→ 作業の指示
Crunchyrollアワードの受賞作を取り上げた文章を、最後の文の後から書き進めてください。

→ 文書の抜粋

なぜ、米国の法人が日本のアニメ賞の式典を主催してんの?
まぁ、いいんだけどさ。
これ、アワードといっても、誰か専門家の審査員が賞を選考する形じゃないみたいで、基本的にはネット投票で賞が決まるものらしい。
それも世界中から3400万票が集まった(第8回アワード数値)と報道されており、ならばこれ、ちょっとした総選挙じゃん?
で、そのアワードの表彰結果については、以下の通りである。
Crunchyrollアワード<アニメオブザイヤー>
【第1回】2017年開催
「ユーリ!!!on ICE」
【第2回】2018年開催
「メイドインアビス」
【第3回】2019年開催
「DEVILMAN crybaby」
【第4回】2020年開催
「鬼滅の刃」
【第5回】2021年開催
「呪術廻戦」
【第6回】2022年開催
「進撃の巨人」FAINALseason
【第7回】2023年開催
「サイバーパンク:エッジランナーズ」
【第8回】2024年開催
「呪術廻戦」2ndシーズン
うむ、これはこのアワードの特徴というべきか、残酷/グロ描写のある作品がやたらと選ばれている。

→ 提供資料
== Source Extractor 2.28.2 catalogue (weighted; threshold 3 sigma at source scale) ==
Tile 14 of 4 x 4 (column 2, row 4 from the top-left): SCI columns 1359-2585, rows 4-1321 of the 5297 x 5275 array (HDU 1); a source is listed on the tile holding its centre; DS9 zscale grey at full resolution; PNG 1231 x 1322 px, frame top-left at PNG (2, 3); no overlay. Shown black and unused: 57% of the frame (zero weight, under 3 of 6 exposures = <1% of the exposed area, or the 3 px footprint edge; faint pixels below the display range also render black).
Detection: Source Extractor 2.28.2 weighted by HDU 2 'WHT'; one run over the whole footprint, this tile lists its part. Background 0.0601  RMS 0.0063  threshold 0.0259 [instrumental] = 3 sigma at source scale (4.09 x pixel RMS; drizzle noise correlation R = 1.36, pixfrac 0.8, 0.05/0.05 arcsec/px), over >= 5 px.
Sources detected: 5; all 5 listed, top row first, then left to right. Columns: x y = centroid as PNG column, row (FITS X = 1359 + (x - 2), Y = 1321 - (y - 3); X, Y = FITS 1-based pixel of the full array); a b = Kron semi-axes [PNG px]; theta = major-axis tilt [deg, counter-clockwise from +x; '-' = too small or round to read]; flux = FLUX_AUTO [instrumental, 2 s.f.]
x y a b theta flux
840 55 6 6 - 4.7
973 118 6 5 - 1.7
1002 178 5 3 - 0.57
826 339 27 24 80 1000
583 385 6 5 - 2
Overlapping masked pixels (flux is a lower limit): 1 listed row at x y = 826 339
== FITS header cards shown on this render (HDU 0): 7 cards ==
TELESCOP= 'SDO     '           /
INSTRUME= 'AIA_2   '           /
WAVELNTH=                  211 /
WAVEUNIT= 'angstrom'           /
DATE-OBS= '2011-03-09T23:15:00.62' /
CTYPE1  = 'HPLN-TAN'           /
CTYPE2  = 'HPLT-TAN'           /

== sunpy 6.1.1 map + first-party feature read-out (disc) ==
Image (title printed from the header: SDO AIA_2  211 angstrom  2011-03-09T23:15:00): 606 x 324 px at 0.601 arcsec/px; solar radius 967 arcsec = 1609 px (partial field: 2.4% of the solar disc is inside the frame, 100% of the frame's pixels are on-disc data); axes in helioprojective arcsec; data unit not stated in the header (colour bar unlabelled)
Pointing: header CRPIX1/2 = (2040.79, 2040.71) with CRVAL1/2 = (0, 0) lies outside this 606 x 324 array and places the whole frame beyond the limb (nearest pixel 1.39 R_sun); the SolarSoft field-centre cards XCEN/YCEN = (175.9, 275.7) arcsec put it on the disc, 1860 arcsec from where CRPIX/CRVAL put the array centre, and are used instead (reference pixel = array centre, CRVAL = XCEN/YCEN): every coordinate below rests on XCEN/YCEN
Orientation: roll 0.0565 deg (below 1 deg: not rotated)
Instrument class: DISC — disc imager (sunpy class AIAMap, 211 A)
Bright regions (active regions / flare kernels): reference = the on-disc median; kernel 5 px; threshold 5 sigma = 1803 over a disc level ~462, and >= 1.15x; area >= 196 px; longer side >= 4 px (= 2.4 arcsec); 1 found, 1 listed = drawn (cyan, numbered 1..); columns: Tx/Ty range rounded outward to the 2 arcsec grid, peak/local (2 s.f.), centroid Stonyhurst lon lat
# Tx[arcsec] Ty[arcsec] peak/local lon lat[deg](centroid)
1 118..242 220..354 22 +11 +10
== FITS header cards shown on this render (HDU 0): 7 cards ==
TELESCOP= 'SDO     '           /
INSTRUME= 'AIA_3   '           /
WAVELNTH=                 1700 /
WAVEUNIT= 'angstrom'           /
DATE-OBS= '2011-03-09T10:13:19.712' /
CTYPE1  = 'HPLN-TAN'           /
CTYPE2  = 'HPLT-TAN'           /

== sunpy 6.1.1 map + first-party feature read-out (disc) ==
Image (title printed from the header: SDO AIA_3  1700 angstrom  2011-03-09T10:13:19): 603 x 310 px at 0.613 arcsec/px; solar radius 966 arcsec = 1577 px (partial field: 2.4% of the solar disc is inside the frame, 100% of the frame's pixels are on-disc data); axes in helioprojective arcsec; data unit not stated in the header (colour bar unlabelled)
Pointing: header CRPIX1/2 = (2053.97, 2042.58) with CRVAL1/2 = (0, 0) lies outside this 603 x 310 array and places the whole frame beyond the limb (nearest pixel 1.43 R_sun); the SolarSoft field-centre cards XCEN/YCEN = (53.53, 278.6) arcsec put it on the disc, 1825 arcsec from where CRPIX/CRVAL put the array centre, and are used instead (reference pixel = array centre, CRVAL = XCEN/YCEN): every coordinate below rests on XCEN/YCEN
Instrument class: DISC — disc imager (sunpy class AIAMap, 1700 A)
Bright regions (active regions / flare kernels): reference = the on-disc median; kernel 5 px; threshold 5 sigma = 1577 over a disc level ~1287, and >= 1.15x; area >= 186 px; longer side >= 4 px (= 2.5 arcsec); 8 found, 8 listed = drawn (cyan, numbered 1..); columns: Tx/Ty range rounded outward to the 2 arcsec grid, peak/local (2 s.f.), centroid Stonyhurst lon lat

→ 作業の結果
第1回の「ユーリ!!!on ICE」以外、全部そうじゃないか!
世界中のアニメファンの皆さん、やっぱり刺激的なのがお好きなのね・・。
で、個人的に「あれ?」と思ったのが第7回なんだよ。
オブザイヤーの「サイバーパンク:エッジランナーズ」というやつ、これ私見てないわ、と思ってさ。
聞けばこのアニメ、ネットフリックス制作のやつみたい。
どうりで、チェックから漏れてたわけか・・。
で、私も気になったもんで、この作品を見てみたんですわ。
・・あ、別にネットフリックスに入会したわけじゃありません。
相変わらずネットで動画検索して、中東のサイトで無料動画アップされてるのを見たんですけど(笑)。
で、見た感想を率直に言わせてもらうが、
何コレ?トンデモない大傑作じゃん!
ネットフリックス制作アニメというやつ、侮るべからず・・。
これは久々に震えましたね。
アニメオブザイヤーも、ダテではないな~と思った。
ちなみに、これの制作はTRIGGERで、監督は今石洋之さん。
今石監督といえば、「天元突破グレンラガン」「キルラキル」「プロメア」の実績があり、例によってハイテンションのカブいたアニメを想像しちゃうだろ?
でも「サイバーパンク:エッジランナーズ」は、ちょっとこれまでと路線が違うのよ。
なんていうかな、最もイメージ近いのは、ダニーボイル監督作品として有名な「トレインスポッティング」だね。
そのサイバーパンク版、というのが最も正しい表現だろう。
あまりにも従来と路線が違うのでどうしたんだ?と思ったら、どうやらこの企画、もともとは「サイバーパンク2077」という海外のゲームらしいね。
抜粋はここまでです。